In another Christmas sermon in the collection, he likewise acknowledges how the festive season has been celebrated "as long as ever we can remember", and does so in terms which are almost indistinguishable from Irving's 1819 description:
Think of the sights and sounds, which were all around us last evening and this morning; the Christmas carols, sung in the darkness or the moonlight; the Christmas bells, ringing the very same peal, which perhaps we were used to listen to, as long as ever we can remember; the Christmas boughs decking the Church, and making it so different to the eye from all ordinary times; the peculiar joyous feeling with which families. assemble, perhaps after long separations; the way in which all seem to feel, that it is right, for the time, to forget all one's cares and sorrows, and give oneself to innocent and thankful gladness. Thus, the holy and happy hours in which our Lord graciously permits us to celebrate His Sacred Birth, have power more or less, to call up youthful and childlike feelings in every heart which is able to feel them at all. When Christmas comes, men return to the days of their youth.

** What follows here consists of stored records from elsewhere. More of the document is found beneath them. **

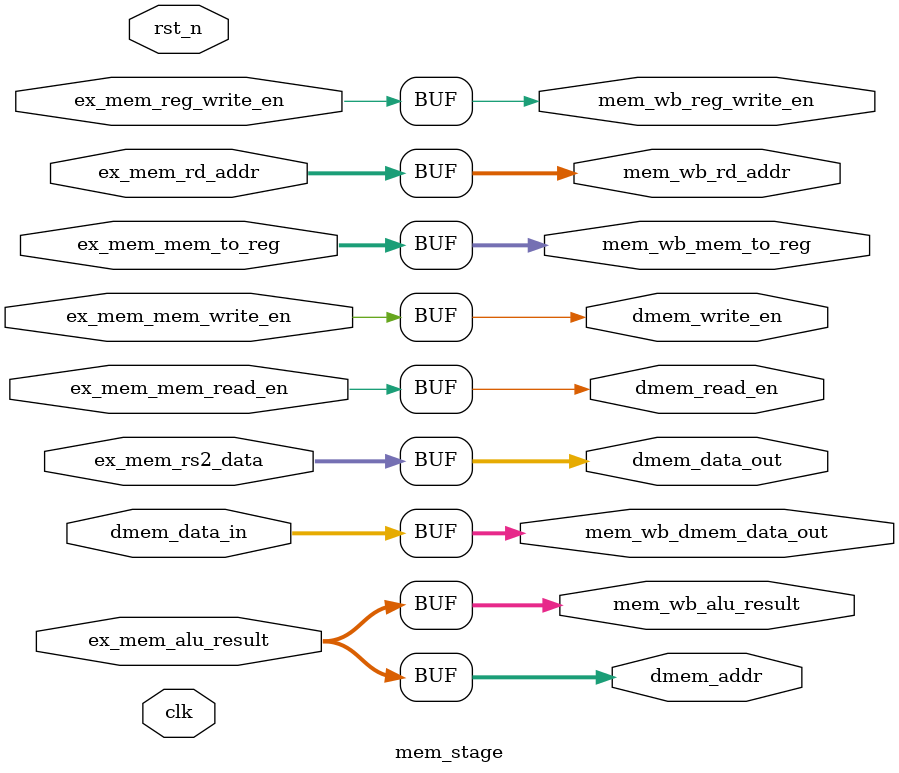
<source format=v>
`ifndef MEM_STAGE_V
`define MEM_STAGE_V

/*******************************************************************************
**
** Memory Stage
**
** This module handles memory access for load and store instructions.
**
*******************************************************************************/

module mem_stage (
    input  wire        clk,
    input  wire        rst_n,

    input  wire [31:0] ex_mem_alu_result,
    input  wire [31:0] ex_mem_rs2_data,
    input  wire [4:0]  ex_mem_rd_addr,
    input  wire        ex_mem_reg_write_en,
    input  wire        ex_mem_mem_read_en,
    input  wire        ex_mem_mem_write_en,
    input  wire [1:0]  ex_mem_mem_to_reg,

    output wire [31:0] dmem_addr,
    output wire [31:0] dmem_data_out,
    input  wire [31:0] dmem_data_in,
    output wire        dmem_read_en,
    output wire        dmem_write_en,

    output wire [31:0] mem_wb_dmem_data_out,
    output wire [31:0] mem_wb_alu_result,
    output wire [4:0]  mem_wb_rd_addr,
    output wire        mem_wb_reg_write_en,
    output wire [1:0]  mem_wb_mem_to_reg
);

    assign dmem_addr     = ex_mem_alu_result;
    assign dmem_data_out = ex_mem_rs2_data;
    assign dmem_read_en  = ex_mem_mem_read_en;
    assign dmem_write_en = ex_mem_mem_write_en;

    assign mem_wb_dmem_data_out = dmem_data_in;
    assign mem_wb_alu_result    = ex_mem_alu_result;
    assign mem_wb_rd_addr       = ex_mem_rd_addr;
    assign mem_wb_reg_write_en  = ex_mem_reg_write_en;
    assign mem_wb_mem_to_reg    = ex_mem_mem_to_reg;
endmodule

`endif
</source>
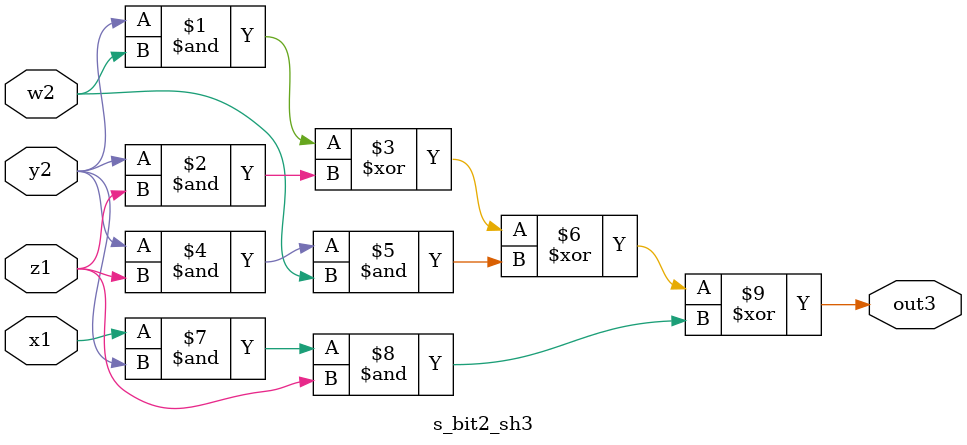
<source format=sv>

module s_bit2_sh3 (
  y2,
  w2,
  z1,
  x1,
  out3
);

    input wire y2;
    input wire w2;
    input wire z1;
    input wire x1;

    output wire out3;

    assign out3 = y2 & w2 ^ y2 & z1 ^ y2 & z1 & w2 ^ x1 & y2 & z1 ;

endmodule

</source>
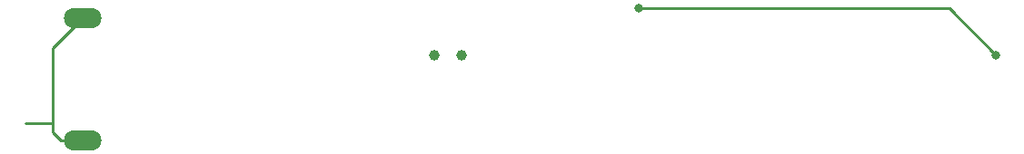
<source format=gbr>
G04 #@! TF.GenerationSoftware,KiCad,Pcbnew,5.0.2+dfsg1-1*
G04 #@! TF.CreationDate,2021-08-05T15:22:36-03:00*
G04 #@! TF.ProjectId,universerial,756e6976-6572-4736-9572-69616c2e6b69,rev?*
G04 #@! TF.SameCoordinates,Original*
G04 #@! TF.FileFunction,Copper,L2,Bot*
G04 #@! TF.FilePolarity,Positive*
%FSLAX46Y46*%
G04 Gerber Fmt 4.6, Leading zero omitted, Abs format (unit mm)*
G04 Created by KiCad (PCBNEW 5.0.2+dfsg1-1) date Thu Aug  5 15:22:36 2021*
%MOMM*%
%LPD*%
G01*
G04 APERTURE LIST*
G04 #@! TA.AperFunction,ComponentPad*
%ADD10O,3.500000X1.900000*%
G04 #@! TD*
G04 #@! TA.AperFunction,ComponentPad*
%ADD11C,1.000000*%
G04 #@! TD*
G04 #@! TA.AperFunction,ViaPad*
%ADD12C,0.800000*%
G04 #@! TD*
G04 #@! TA.AperFunction,Conductor*
%ADD13C,0.250000*%
G04 #@! TD*
G04 APERTURE END LIST*
D10*
G04 #@! TO.P,J1,5*
G04 #@! TO.N,GND*
X109430000Y-91820000D03*
X109430000Y-103220000D03*
G04 #@! TD*
D11*
G04 #@! TO.P,Y1,2*
G04 #@! TO.N,Net-(C4-Pad1)*
X144780000Y-95250000D03*
G04 #@! TO.P,Y1,1*
G04 #@! TO.N,Net-(C3-Pad1)*
X142240000Y-95250000D03*
G04 #@! TD*
D12*
G04 #@! TO.N,+3V3*
X194544300Y-95250000D03*
X161258400Y-90885800D03*
G04 #@! TD*
D13*
G04 #@! TO.N,GND*
X106680000Y-101600000D02*
X106680000Y-102470000D01*
X106680000Y-102470000D02*
X107430000Y-103220000D01*
X107430000Y-103220000D02*
X109430000Y-103220000D01*
X104140000Y-101600000D02*
X106680000Y-101600000D01*
X109430000Y-91820000D02*
X106680000Y-94570000D01*
X106680000Y-94570000D02*
X106680000Y-101600000D01*
G04 #@! TO.N,+3V3*
X194544300Y-95250000D02*
X190180100Y-90885800D01*
X190180100Y-90885800D02*
X161258400Y-90885800D01*
G04 #@! TD*
M02*

</source>
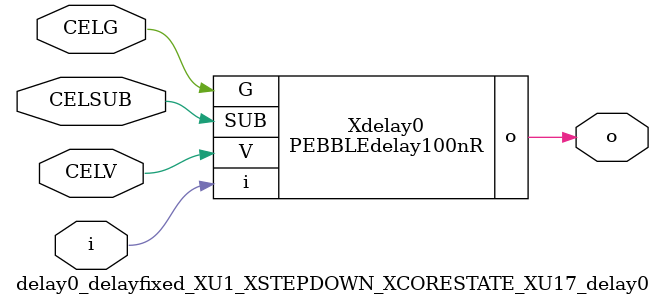
<source format=v>



module PEBBLEdelay100nR ( o, V, G, i, SUB );

  input V;
  input i;
  input G;
  output o;
  input SUB;
endmodule

//Celera Confidential Do Not Copy delay0_delayfixed_XU1_XSTEPDOWN_XCORESTATE_XU17_delay0
//TYPE: fixed 100ns
module delay0_delayfixed_XU1_XSTEPDOWN_XCORESTATE_XU17_delay0 (i, CELV, o,
CELG,CELSUB);
input CELV;
input i;
output o;
input CELSUB;
input CELG;

//Celera Confidential Do Not Copy delayfast0
PEBBLEdelay100nR Xdelay0(
.V (CELV),
.i (i),
.o (o),
.G (CELG),
.SUB (CELSUB)
);
//,diesize,PEBBLEdelay100nR

//Celera Confidential Do Not Copy Module End
//Celera Schematic Generator
endmodule

</source>
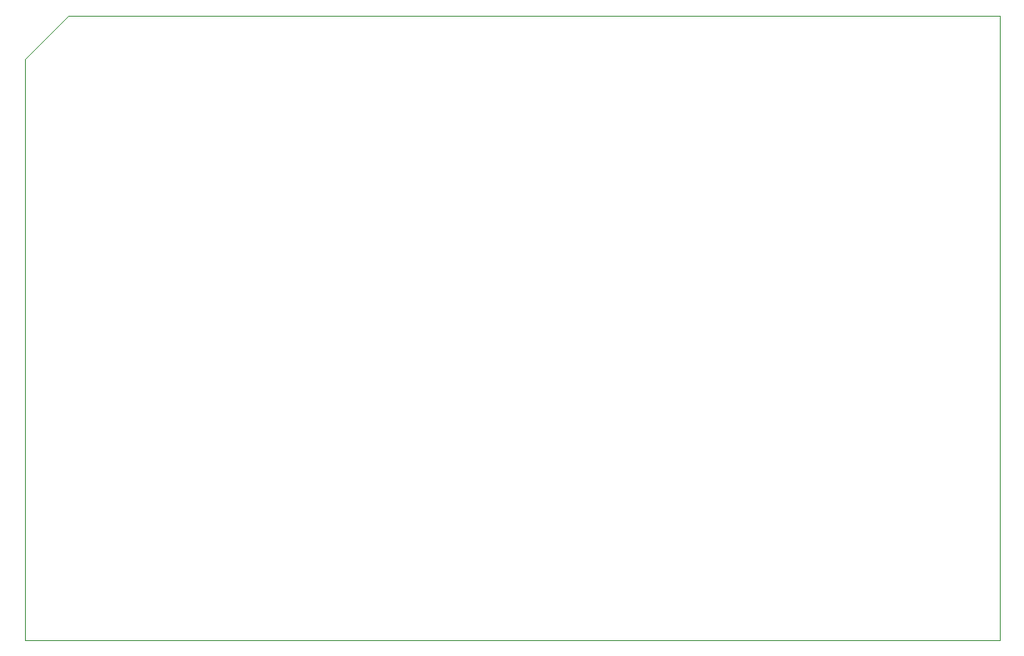
<source format=gm1>
G04 #@! TF.GenerationSoftware,KiCad,Pcbnew,(5.1.10)-1*
G04 #@! TF.CreationDate,2021-09-29T14:01:47-04:00*
G04 #@! TF.ProjectId,schematics_main,73636865-6d61-4746-9963-735f6d61696e,rev?*
G04 #@! TF.SameCoordinates,Original*
G04 #@! TF.FileFunction,Profile,NP*
%FSLAX46Y46*%
G04 Gerber Fmt 4.6, Leading zero omitted, Abs format (unit mm)*
G04 Created by KiCad (PCBNEW (5.1.10)-1) date 2021-09-29 14:01:47*
%MOMM*%
%LPD*%
G01*
G04 APERTURE LIST*
G04 #@! TA.AperFunction,Profile*
%ADD10C,0.050000*%
G04 #@! TD*
G04 APERTURE END LIST*
D10*
X154940000Y-93980000D02*
X159385000Y-89535000D01*
X254000000Y-89535000D02*
X254000000Y-153035000D01*
X159385000Y-89535000D02*
X254000000Y-89535000D01*
X154940000Y-153035000D02*
X154940000Y-93980000D01*
X254000000Y-153035000D02*
X154940000Y-153035000D01*
M02*

</source>
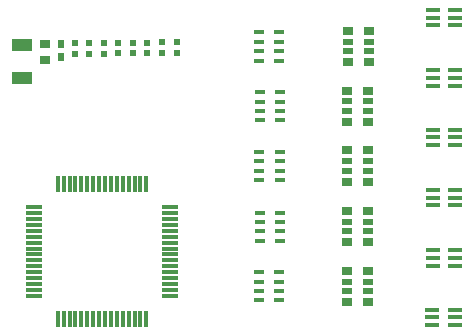
<source format=gbr>
G04 EAGLE Gerber RS-274X export*
G75*
%MOMM*%
%FSLAX34Y34*%
%LPD*%
%INSolderpaste Top*%
%IPPOS*%
%AMOC8*
5,1,8,0,0,1.08239X$1,22.5*%
G01*
%ADD10R,0.950000X0.800000*%
%ADD11R,0.950000X0.550000*%
%ADD12R,1.200000X0.400000*%
%ADD13R,1.475000X0.300000*%
%ADD14R,0.300000X1.475000*%
%ADD15R,0.620000X0.600000*%
%ADD16R,0.940000X0.750000*%
%ADD17R,1.780000X0.990000*%
%ADD18R,0.600000X0.750000*%
%ADD19R,0.950000X0.400000*%


D10*
X770556Y186140D03*
D11*
X770556Y195390D03*
X770556Y203390D03*
D10*
X770556Y212640D03*
X752556Y212640D03*
D11*
X752556Y203390D03*
X752556Y195390D03*
D10*
X752556Y186140D03*
D12*
X844081Y166538D03*
X844081Y173038D03*
X844081Y179538D03*
X825081Y179538D03*
X825081Y173038D03*
X825081Y166538D03*
X844144Y268011D03*
X844144Y274511D03*
X844144Y281011D03*
X825144Y281011D03*
X825144Y274511D03*
X825144Y268011D03*
D10*
X770746Y236559D03*
D11*
X770746Y245809D03*
X770746Y253809D03*
D10*
X770746Y263059D03*
X752746Y263059D03*
D11*
X752746Y253809D03*
X752746Y245809D03*
D10*
X752746Y236559D03*
D12*
X844208Y216957D03*
X844208Y223457D03*
X844208Y229957D03*
X825208Y229957D03*
X825208Y223457D03*
X825208Y216957D03*
X844208Y318874D03*
X844208Y325374D03*
X844208Y331874D03*
X825208Y331874D03*
X825208Y325374D03*
X825208Y318874D03*
D10*
X770937Y287931D03*
D11*
X770937Y297181D03*
X770937Y305181D03*
D10*
X770937Y314431D03*
X752937Y314431D03*
D11*
X752937Y305181D03*
X752937Y297181D03*
D10*
X752937Y287931D03*
D12*
X844144Y420411D03*
X844144Y426911D03*
X844144Y433411D03*
X825144Y433411D03*
X825144Y426911D03*
X825144Y420411D03*
D10*
X771254Y389213D03*
D11*
X771254Y398463D03*
X771254Y406463D03*
D10*
X771254Y415713D03*
X753254Y415713D03*
D11*
X753254Y406463D03*
X753254Y398463D03*
D10*
X753254Y389213D03*
D12*
X844271Y369230D03*
X844271Y375730D03*
X844271Y382230D03*
X825271Y382230D03*
X825271Y375730D03*
X825271Y369230D03*
D10*
X770937Y338604D03*
D11*
X770937Y347854D03*
X770937Y355854D03*
D10*
X770937Y365104D03*
X752937Y365104D03*
D11*
X752937Y355854D03*
X752937Y347854D03*
D10*
X752937Y338604D03*
D13*
X602718Y191354D03*
X602718Y196354D03*
X602718Y201354D03*
X602718Y206354D03*
X602718Y211354D03*
X602718Y216354D03*
X602718Y221354D03*
X602718Y226354D03*
X602718Y231354D03*
X602718Y236354D03*
X602718Y241354D03*
X602718Y246354D03*
X602718Y251354D03*
X602718Y256354D03*
X602718Y261354D03*
X602718Y266354D03*
D14*
X582838Y286234D03*
X577838Y286234D03*
X572838Y286234D03*
X567838Y286234D03*
X562838Y286234D03*
X557838Y286234D03*
X552838Y286234D03*
X547838Y286234D03*
X542838Y286234D03*
X537838Y286234D03*
X532838Y286234D03*
X527838Y286234D03*
X522838Y286234D03*
X517838Y286234D03*
X512838Y286234D03*
X507838Y286234D03*
D13*
X487958Y266354D03*
X487958Y261354D03*
X487958Y256354D03*
X487958Y251354D03*
X487958Y246354D03*
X487958Y241354D03*
X487958Y236354D03*
X487958Y231354D03*
X487958Y226354D03*
X487958Y221354D03*
X487958Y216354D03*
X487958Y211354D03*
X487958Y206354D03*
X487958Y201354D03*
X487958Y196354D03*
X487958Y191354D03*
D14*
X507838Y171474D03*
X512838Y171474D03*
X517838Y171474D03*
X522838Y171474D03*
X527838Y171474D03*
X532838Y171474D03*
X537838Y171474D03*
X542838Y171474D03*
X547838Y171474D03*
X552838Y171474D03*
X557838Y171474D03*
X562838Y171474D03*
X567838Y171474D03*
X572838Y171474D03*
X577838Y171474D03*
X582838Y171474D03*
D15*
X546672Y396466D03*
X546672Y405666D03*
D16*
X497459Y404764D03*
X497459Y390764D03*
D15*
X534670Y396403D03*
X534670Y405603D03*
D17*
X477393Y403636D03*
X477393Y375636D03*
D15*
X522669Y405666D03*
X522669Y396466D03*
D18*
X510858Y404915D03*
X510858Y393915D03*
D15*
X608521Y405857D03*
X608521Y396657D03*
X571246Y405793D03*
X571246Y396593D03*
X596138Y405857D03*
X596138Y396657D03*
X558991Y405730D03*
X558991Y396530D03*
X583692Y396593D03*
X583692Y405793D03*
D19*
X695697Y237809D03*
X695697Y245809D03*
X695697Y253809D03*
X695697Y261809D03*
X678697Y261809D03*
X678697Y253809D03*
X678697Y245809D03*
X678697Y237809D03*
X695570Y187390D03*
X695570Y195390D03*
X695570Y203390D03*
X695570Y211390D03*
X678570Y211390D03*
X678570Y203390D03*
X678570Y195390D03*
X678570Y187390D03*
X695634Y289054D03*
X695634Y297054D03*
X695634Y305054D03*
X695634Y313054D03*
X678634Y313054D03*
X678634Y305054D03*
X678634Y297054D03*
X678634Y289054D03*
X695507Y390400D03*
X695507Y398400D03*
X695507Y406400D03*
X695507Y414400D03*
X678507Y414400D03*
X678507Y406400D03*
X678507Y398400D03*
X678507Y390400D03*
X695697Y339790D03*
X695697Y347790D03*
X695697Y355790D03*
X695697Y363790D03*
X678697Y363790D03*
X678697Y355790D03*
X678697Y347790D03*
X678697Y339790D03*
M02*

</source>
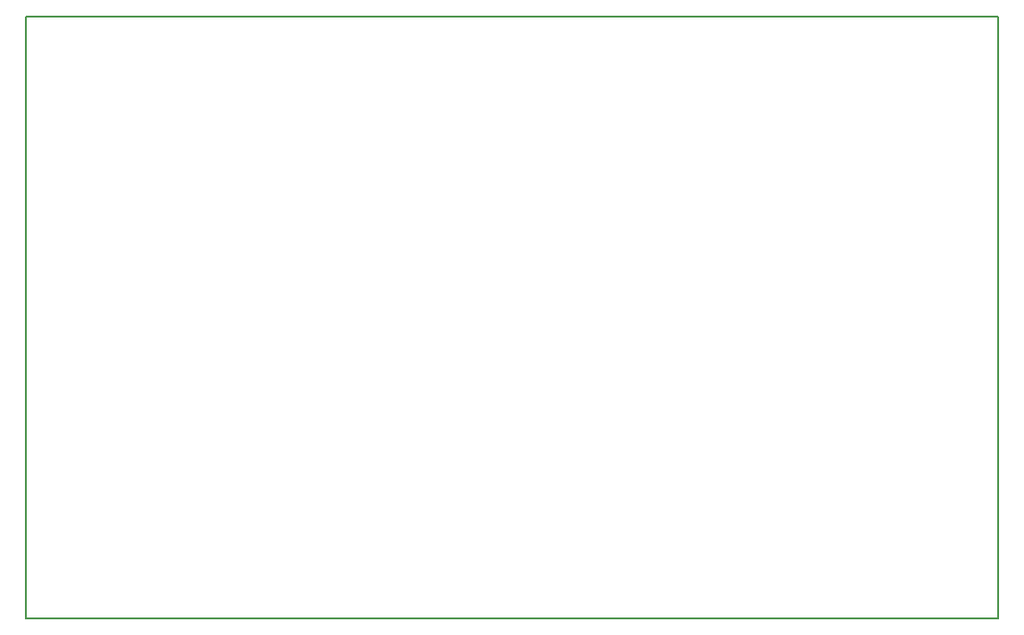
<source format=gbo>
G04 MADE WITH FRITZING*
G04 WWW.FRITZING.ORG*
G04 DOUBLE SIDED*
G04 HOLES PLATED*
G04 CONTOUR ON CENTER OF CONTOUR VECTOR*
%ASAXBY*%
%FSLAX23Y23*%
%MOIN*%
%OFA0B0*%
%SFA1.0B1.0*%
%ADD10R,3.517160X2.183570X3.501160X2.167570*%
%ADD11C,0.008000*%
%LNSILK0*%
G90*
G70*
G54D11*
X4Y2180D02*
X3513Y2180D01*
X3513Y4D01*
X4Y4D01*
X4Y2180D01*
D02*
G04 End of Silk0*
M02*
</source>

What characterised the post-1833 Victorian celebration of Christmas was not a rupture brought about by the Tractarians supposedly 'saving' Christmas from the doldrums of Georgian Anglicanism. As it developed, the Victorian Christmas did, of course, see changes. These, however, owed very much more to the influence of Charles Dickens and Prince Albert, rather than to the Tractarians. What is more, the new customs were added to a vibrant existing tradition: they did not create a new cultural celebration of Christmas. The Oxford Movement did not 'save Christmas' precisely because Christmas was hale and hearty in the pre-1833 Church of England: Christmas did not need saving.(The first illustration is of Mr Fezziwig's Ball, from the original 1843 edition of Dickens' A Christmas Carol. The second is of Old Stephen's Church, Whitby - a beautiful Georgian church - decked in Christmas greenery, in Georgian fashion.)